According to the Taliban clerics, women should not be seen or heard in public -- except to be tortured, mutilated, or executed, that is. They exist to cook, clean, procreate, and sate male sexual desire. Anything else is a violation of Islamic law and subject to cruel reprisal.

The result: Women are in effect under permanent house arrest. They are rarely allowed outside of their houses, and then only with a proper male chaperone and covered from head to toe with a burqa, a shapeless black bag veiling the skin. They are routinely flogged for not properly covering their ankles. They can't wear shoes that make a clicking sound when they walk. Bright colored garments and cosmetics are verboten. If they wear nail polish, their fingers are hacked off.

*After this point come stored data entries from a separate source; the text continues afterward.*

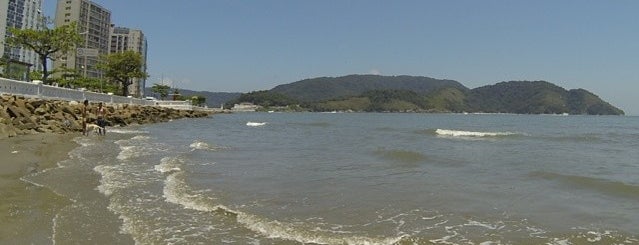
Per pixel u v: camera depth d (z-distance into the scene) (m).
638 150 25.34
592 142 32.62
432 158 19.11
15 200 9.41
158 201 9.73
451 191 11.53
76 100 41.16
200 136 32.25
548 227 8.34
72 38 50.09
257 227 7.95
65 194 10.12
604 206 10.09
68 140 22.77
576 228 8.29
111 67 76.44
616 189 12.09
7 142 19.84
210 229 7.79
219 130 42.75
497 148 25.73
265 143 27.09
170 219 8.34
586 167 16.88
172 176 12.85
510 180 13.40
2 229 7.43
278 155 19.67
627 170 16.11
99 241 6.99
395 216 8.95
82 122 29.92
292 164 16.50
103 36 102.31
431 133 42.75
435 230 8.02
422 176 14.00
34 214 8.38
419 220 8.67
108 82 83.88
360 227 8.12
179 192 10.70
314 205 9.77
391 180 13.17
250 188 11.53
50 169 13.43
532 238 7.65
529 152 23.20
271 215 8.84
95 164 14.79
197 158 17.53
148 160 16.22
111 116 41.22
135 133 32.44
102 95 50.09
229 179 12.77
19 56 75.44
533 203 10.30
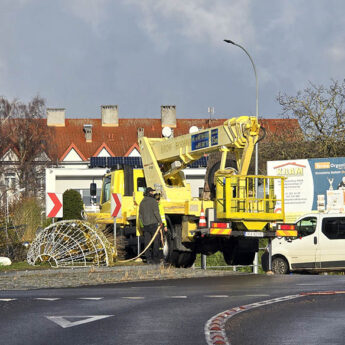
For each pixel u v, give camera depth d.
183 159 62.38
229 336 22.69
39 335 22.78
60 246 58.47
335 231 69.19
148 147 65.94
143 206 59.47
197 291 37.44
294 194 87.00
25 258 65.25
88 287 41.75
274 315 27.45
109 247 58.78
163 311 28.59
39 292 37.94
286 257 70.19
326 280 45.25
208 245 59.75
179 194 63.66
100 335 22.77
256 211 57.00
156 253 59.47
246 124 55.31
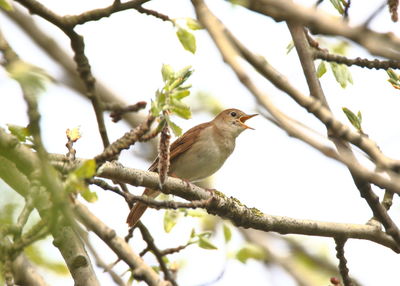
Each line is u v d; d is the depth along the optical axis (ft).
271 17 22.68
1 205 18.99
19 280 22.99
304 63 27.53
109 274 23.94
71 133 24.71
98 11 25.81
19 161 19.40
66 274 25.45
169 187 29.27
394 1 25.39
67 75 50.26
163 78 23.21
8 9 25.82
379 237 31.09
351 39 15.66
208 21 18.61
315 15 15.07
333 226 30.78
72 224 17.37
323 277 50.47
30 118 17.69
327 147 16.70
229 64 17.26
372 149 19.51
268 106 16.62
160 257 29.76
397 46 16.15
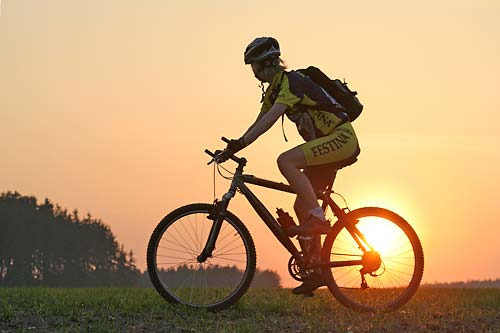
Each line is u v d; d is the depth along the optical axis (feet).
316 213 20.70
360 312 21.72
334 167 21.31
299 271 21.45
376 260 21.63
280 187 21.35
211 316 20.86
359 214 21.76
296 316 21.12
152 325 19.52
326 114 20.93
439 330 19.51
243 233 21.50
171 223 21.62
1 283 601.21
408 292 21.97
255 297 25.99
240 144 20.77
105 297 25.75
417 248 21.88
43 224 644.27
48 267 630.33
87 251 651.66
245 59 21.39
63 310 21.59
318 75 21.26
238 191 21.49
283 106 20.63
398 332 19.10
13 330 18.95
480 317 21.43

The houses in question have painted-over windows. This is ostensibly to prevent men from glimpsing inside the house, but it also prevents women from looking out. They are also forbidden to go out on the balconies of the houses. All night and all day they are confined, often alone.

Not that there is much to do outside. Women are not permitted to gather for any recreational purpose, nor can they use public baths or other public facilities. They are forbidden to play sports, or ride bicycles or motorcycles. They may not communicate with any man who is not their chaperone -- this includes shopkeepers, tailors, doctors, judges, and teachers. They are not even allowed to laugh.

Worst of all, they are not allowed to work and are denied education. There are precious few female doctors and nurses in the country, and Afghan women are not permitted to go to male ones.

Women are nothing in Afghanistan. They are beaten, maimed, abused, raped, and executed with alarming regularity. They are given away by farmers who are no longer allowed to grow opium, Afghanistan's sole lucrative export, in lieu of cash to repay debts. And the psychological damage is impossible to imagine.

This has been going on for a decade, and the world allows it to go on. Afghanistan, after all, has no oil, so the suffering of its citizens is not a priority of the U.S. or any other government. And until it is, the Afghan women will continue to suffer.

Let's hope the destruction of the statues will put the real atrocities of the Taliban on the radar. Let's hope the powers that be end the gender apartheid in Afghanistan. Let's hope the Buddhas will not have died in vain.